3. We answer the question: “Virtual Reality – Web 2.0 or Google Glass?”
You might have heard of Virtual Reality (VR). Apparently it’s going to be a big thing. It’s been ‘going to be a big thing for a while’. I’m not so sure, but 2017 will be the year we find out.

2017 will see a raft of product launches that means cameras are affordable and there will be a viewer at every price point from Google Cardboard to Oculus Rift. The foundations will be in place, there’s no excuse. The question now is, “beyond gaming, and corporate niches, do people want it?” VR can provide a rich immersive experience but it’s also antisocial and the kit is too cumbersome to make extended viewing comfortable. Hardcore games are designed for individual gaming sessions lasting three to four hours whereas VR games are designed around intense five minute battles. Estate Agents and hoteliers can see how VR could revolutionise their marketing efforts. VR is also taking off in training and healthcare. But there is still a huge mass market that has yet to be convinced of its benefits. This year we will find out if Virtual Reality lives up to the hype.

4. He who plays, win
We’re between technologies. PC and mobile are well established, but the next generation of game changers – Virtual Reality, Augmented Reality and Artificial Intelligence – are still in their infancy. While we wait for serious applications to show us how all this potential will change our lives, marketers will take their cues from Pokémon Go and launch games.

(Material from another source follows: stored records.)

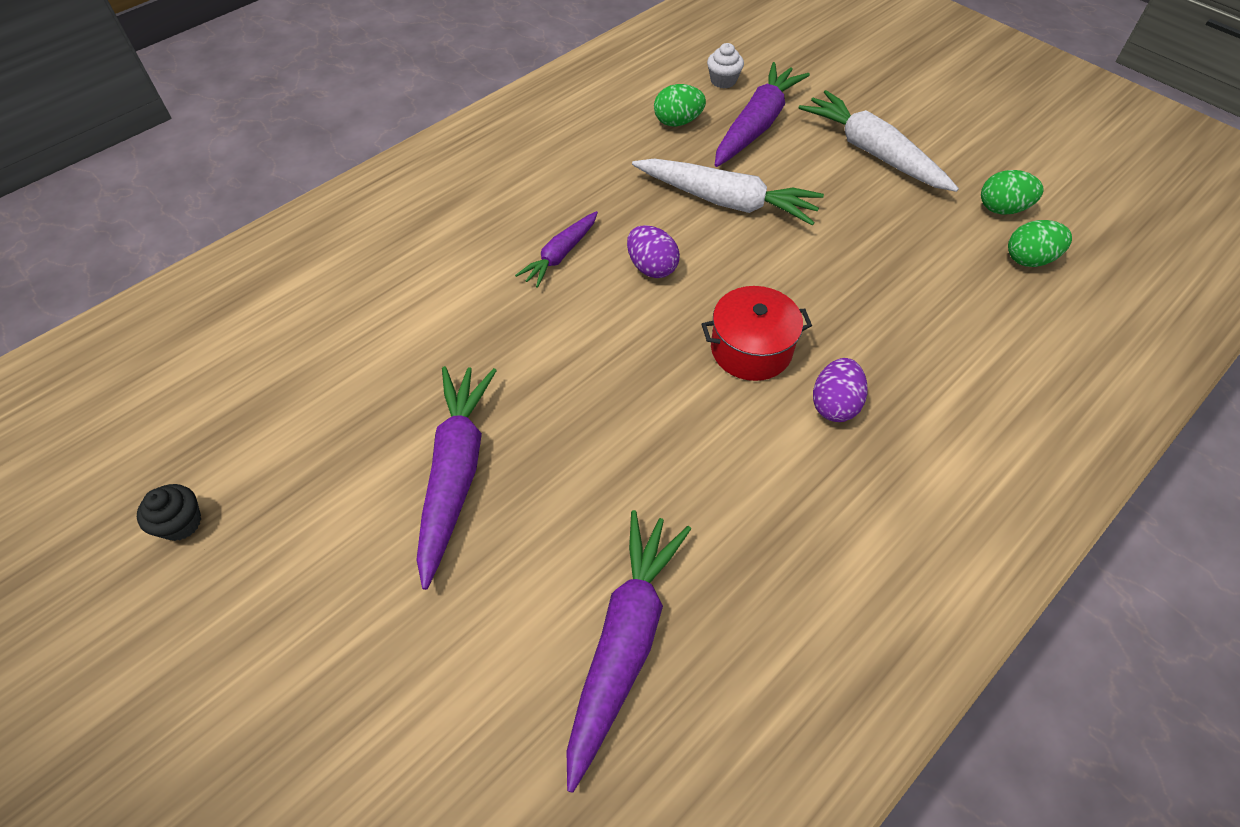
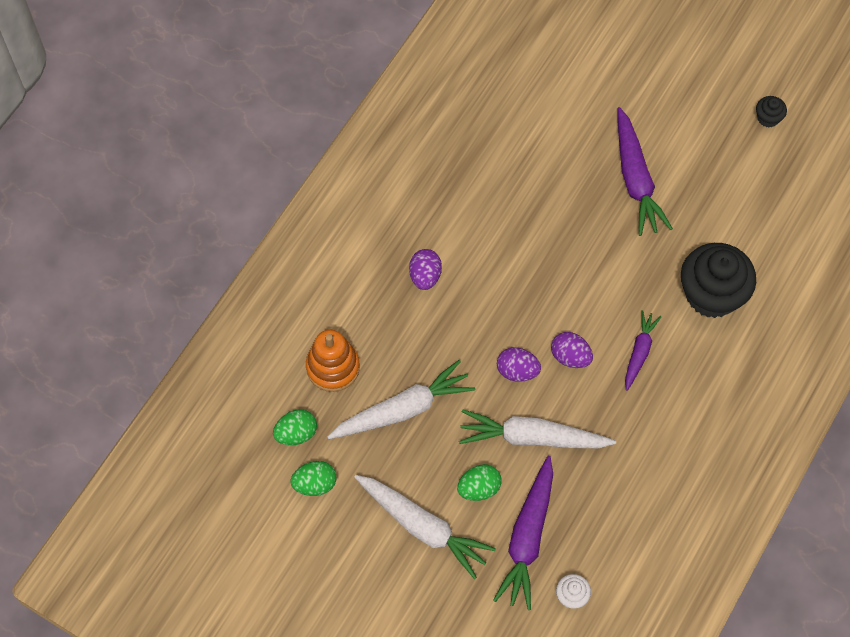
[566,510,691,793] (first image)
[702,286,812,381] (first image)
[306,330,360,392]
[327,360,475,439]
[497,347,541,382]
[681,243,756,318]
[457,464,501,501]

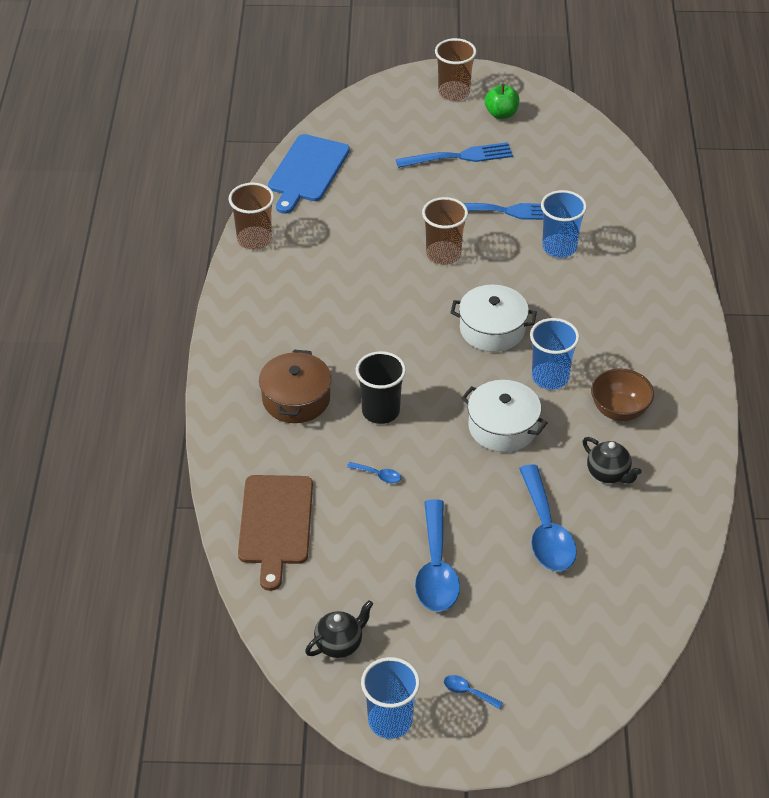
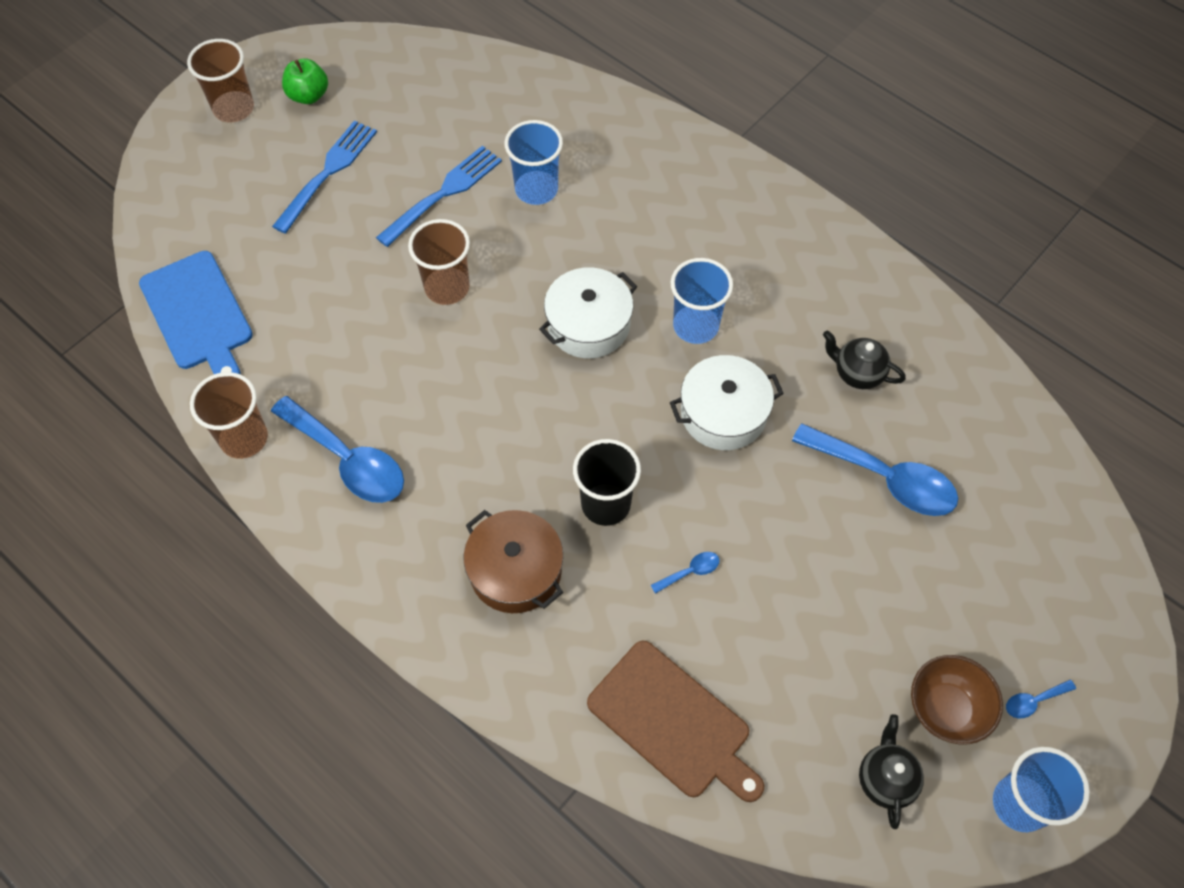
[271,396,404,503]
[911,655,1003,744]
[823,331,906,389]

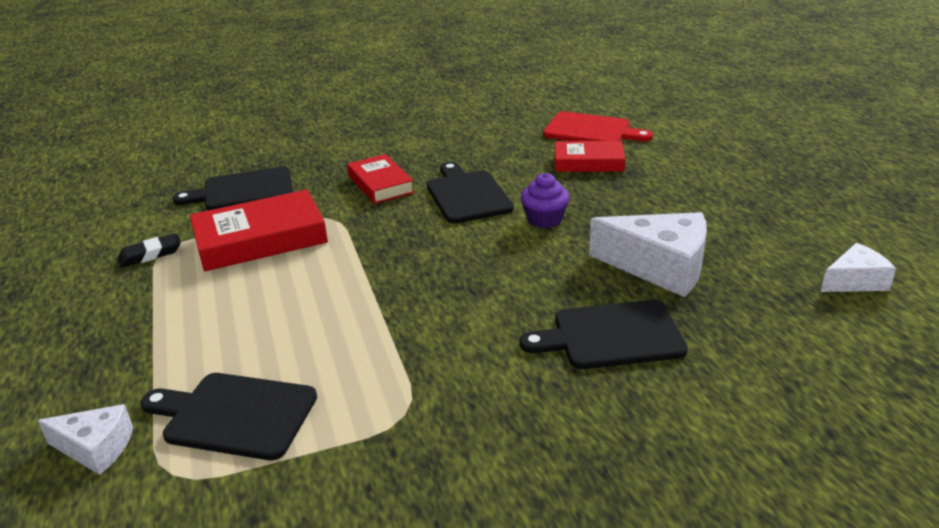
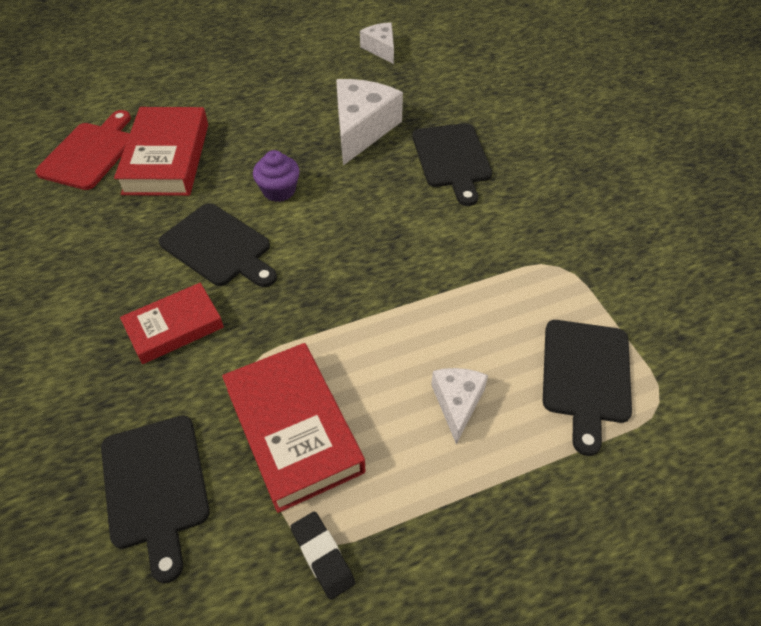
[431,368,488,444]
[159,203,277,287]
[114,107,208,196]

Under Armour and Gatorade have recently launched immersive games on Snapchat. KFC launched a Pokémon Go type AR game in China that offered virtual coupons for every virtual cat caught. The PR and engagement value in being the first to capture our collective imagination with this new kit will lead to a brand games race. And, as a by-product, help open our eyes to what this technology could actually be useful for.

5. Optimism trumps pessimism
Do you remember the heady days of 2012? We ended the year on a post-Olympic high – united as a nation and with a shared sense of what it is to be British in the Twenty-first Century. We liked ourselves.  All was good in the ‘hood. What a difference four years makes. Post-Brexit, we’re a divided nation feeling anxious about the future, with ‘Leave’ and ‘Remain’ distinctions overpowering any shared sense of identity.

2017 will be led by brands who can give us back a shared sense of optimism. This could be by explicitly addressing the sources of pessimism like Chrysler’s post-crisis ‘Imported from Detroit’ or Sadiqi Khan’s post-Brexit ‘London is Open’. Or like EasyJet’s ‘Why Not?’ ad, brands can bring feel-good positivity to unsettled consumers – in EasyJet’s case, a travel industry undercut by terrorism fears. 2016 left us in need of good cheer and the brands which will succeed in 2017, will be the brands which can provide it.